22. Replace the Substring for Balanced String

You are given a string containing only 4 kinds of characters 'Q', 'W', 'E' and 'R'.

A string is said to be balanced if each of its characters appears n/4 times where n is the length of the string.

Return the minimum length of the substring that can be replaced with any other string of the same length to make the original string s balanced.

Return 0 if the string is already balanced.

Example 1:

Input: s = "QWER"
Output: 0
Explanation: s is already balanced.

Example 2:

Input: s = "QQWE"
Output: 1
Explanation: We need to replace a 'Q' to 'R', so that "RQWE" (or "QRWE") is balanced.

Example 3:

Input: s = "QQQW"
Output: 2
Explanation: We can replace the first "QQ" to "ER". 

Example 4:

Input: s = "QQQQ"
Output: 3
Explanation: We can replace the last 3 'Q' to make s = "QWER".

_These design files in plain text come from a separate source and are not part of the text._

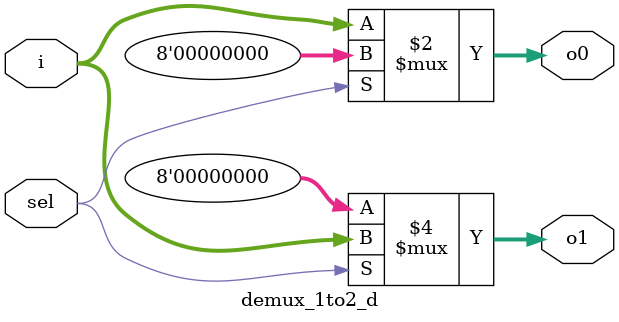
<source format=v>
module demux_1to2_d #(parameter width = 8)(
    input wire [width-1:0] i,
    input wire sel,
    output [width-1:0] o0,
    output [width-1:0] o1
);

    assign o0 = (sel == 1'b0) ? i : {width{1'b0}};
    assign o1 = (sel == 1'b1) ? i : {width{1'b0}};

endmodule

</source>
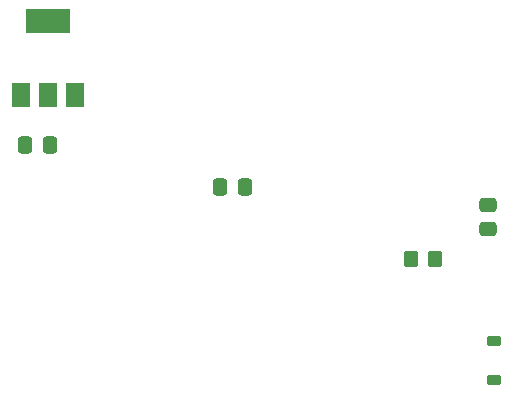
<source format=gbr>
%TF.GenerationSoftware,KiCad,Pcbnew,7.0.7*%
%TF.CreationDate,2023-10-31T12:47:44-05:00*%
%TF.ProjectId,445_project,3434355f-7072-46f6-9a65-63742e6b6963,rev?*%
%TF.SameCoordinates,Original*%
%TF.FileFunction,Paste,Top*%
%TF.FilePolarity,Positive*%
%FSLAX46Y46*%
G04 Gerber Fmt 4.6, Leading zero omitted, Abs format (unit mm)*
G04 Created by KiCad (PCBNEW 7.0.7) date 2023-10-31 12:47:44*
%MOMM*%
%LPD*%
G01*
G04 APERTURE LIST*
G04 Aperture macros list*
%AMRoundRect*
0 Rectangle with rounded corners*
0 $1 Rounding radius*
0 $2 $3 $4 $5 $6 $7 $8 $9 X,Y pos of 4 corners*
0 Add a 4 corners polygon primitive as box body*
4,1,4,$2,$3,$4,$5,$6,$7,$8,$9,$2,$3,0*
0 Add four circle primitives for the rounded corners*
1,1,$1+$1,$2,$3*
1,1,$1+$1,$4,$5*
1,1,$1+$1,$6,$7*
1,1,$1+$1,$8,$9*
0 Add four rect primitives between the rounded corners*
20,1,$1+$1,$2,$3,$4,$5,0*
20,1,$1+$1,$4,$5,$6,$7,0*
20,1,$1+$1,$6,$7,$8,$9,0*
20,1,$1+$1,$8,$9,$2,$3,0*%
G04 Aperture macros list end*
%ADD10RoundRect,0.250000X-0.475000X0.337500X-0.475000X-0.337500X0.475000X-0.337500X0.475000X0.337500X0*%
%ADD11R,1.500000X2.000000*%
%ADD12R,3.800000X2.000000*%
%ADD13RoundRect,0.250000X-0.337500X-0.475000X0.337500X-0.475000X0.337500X0.475000X-0.337500X0.475000X0*%
%ADD14RoundRect,0.250000X0.350000X0.450000X-0.350000X0.450000X-0.350000X-0.450000X0.350000X-0.450000X0*%
%ADD15RoundRect,0.225000X-0.375000X0.225000X-0.375000X-0.225000X0.375000X-0.225000X0.375000X0.225000X0*%
G04 APERTURE END LIST*
D10*
%TO.C,C3*%
X95631000Y-113897500D03*
X95631000Y-115972500D03*
%TD*%
D11*
%TO.C,U2*%
X56120000Y-104623000D03*
X58420000Y-104623000D03*
X60720000Y-104623000D03*
D12*
X58420000Y-98323000D03*
%TD*%
D13*
%TO.C,C1*%
X56493500Y-108839000D03*
X58568500Y-108839000D03*
%TD*%
D14*
%TO.C,R1*%
X91170000Y-118491000D03*
X89170000Y-118491000D03*
%TD*%
D15*
%TO.C,D1*%
X96139000Y-125477000D03*
X96139000Y-128777000D03*
%TD*%
D13*
%TO.C,C2*%
X72982000Y-112395000D03*
X75057000Y-112395000D03*
%TD*%
M02*

</source>
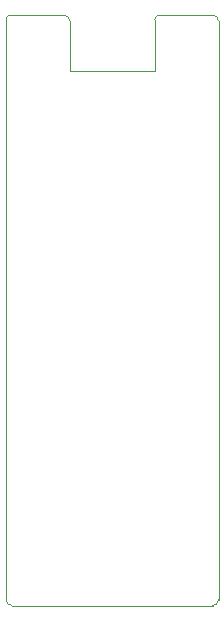
<source format=gm1>
G04 #@! TF.GenerationSoftware,KiCad,Pcbnew,7.0.10*
G04 #@! TF.CreationDate,2024-01-27T03:33:41-06:00*
G04 #@! TF.ProjectId,STM32H503CBT6,53544d33-3248-4353-9033-434254362e6b,rev?*
G04 #@! TF.SameCoordinates,Original*
G04 #@! TF.FileFunction,Profile,NP*
%FSLAX46Y46*%
G04 Gerber Fmt 4.6, Leading zero omitted, Abs format (unit mm)*
G04 Created by KiCad (PCBNEW 7.0.10) date 2024-01-27 03:33:41*
%MOMM*%
%LPD*%
G01*
G04 APERTURE LIST*
G04 #@! TA.AperFunction,Profile*
%ADD10C,0.100000*%
G04 #@! TD*
G04 APERTURE END LIST*
D10*
X90300000Y-59700000D02*
X97500000Y-59700000D01*
X84900000Y-55400000D02*
X84900000Y-104500000D01*
X102400000Y-105000000D02*
G75*
G03*
X102900000Y-104500000I0J500000D01*
G01*
X102900000Y-104500000D02*
X102900000Y-55500000D01*
X90296400Y-55500000D02*
G75*
G03*
X89796447Y-55000000I-500000J0D01*
G01*
X85300000Y-55000000D02*
G75*
G03*
X84900000Y-55400000I0J-400000D01*
G01*
X89796447Y-55000000D02*
X85300000Y-55000000D01*
X84903553Y-104496447D02*
G75*
G03*
X85403553Y-104996447I500047J47D01*
G01*
X85400000Y-105000000D02*
X102400000Y-105000000D01*
X97500000Y-59700000D02*
X97500000Y-55400000D01*
X97902843Y-55000043D02*
G75*
G03*
X97502843Y-55400000I-43J-399957D01*
G01*
X97902843Y-55000000D02*
X102396447Y-55000000D01*
X90300000Y-55500000D02*
X90300000Y-59700000D01*
X102896400Y-55500000D02*
G75*
G03*
X102396447Y-55000000I-500000J0D01*
G01*
M02*

</source>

Solution: (Sliding Window)

Approach: Count number of each occurrences of each character. If any char occurs more then count the number of times it occurs more. Find the minimum windows substring to eliminate this additional count

class Solution
{
public:
    int balancedString(string s)
    {

        int n = s.length();
        int max = n / 4;
        int e = 0, w = 0, q = 0, r = 0;

        for (int i = 0; i < s.length(); i++)
        {
            if (s[i] == 'Q')
            {
                q++;
            }
            else if (s[i] == 'W')
            {
                w++;
            }
            else if (s[i] == 'E')
            {
                e++;
            }
            else
            {
                r++;
            }
        }

        int qc = max - q > 0 ? 0 : q - max;
        int qw = max - w > 0 ? 0 : w - max;
        int qe = max - e > 0 ? 0 : e - max;
        int qr = max - r > 0 ? 0 : r - max;

        if (qc + qw + qe + qr == 0)
        {
            return 0;
        }

        int i = 0;
        int start = 0;

        int cc = 0, cw = 0, ce = 0, cr = 0;
        int minLen = INT_MAX;

        while (i < s.length())
        {
            if (s[i] == 'Q')
            {
                cc++;
            }
            else if (s[i] == 'W')
            {
                cw++;
            }
            else if (s[i] == 'E')
            {
                ce++;
            }
            else
            {
                cr++;
            }

            while (start <= i && cc >= qc && cw >= qw && ce >= qe && cr >= qr)
            {
                if (s[start] == 'Q')
                {
                    cc--;
                }
                else if (s[start] == 'W')
                {
                    cw--;
                }
                else if (s[start] == 'E')
                {
                    ce--;
                }
                else
                {
                    cr--;
                }

                minLen = min(minLen, i - start);
                start++;
            }

            i++;
        }

        return minLen + 1;
    }
};

Time Complexity: O(n)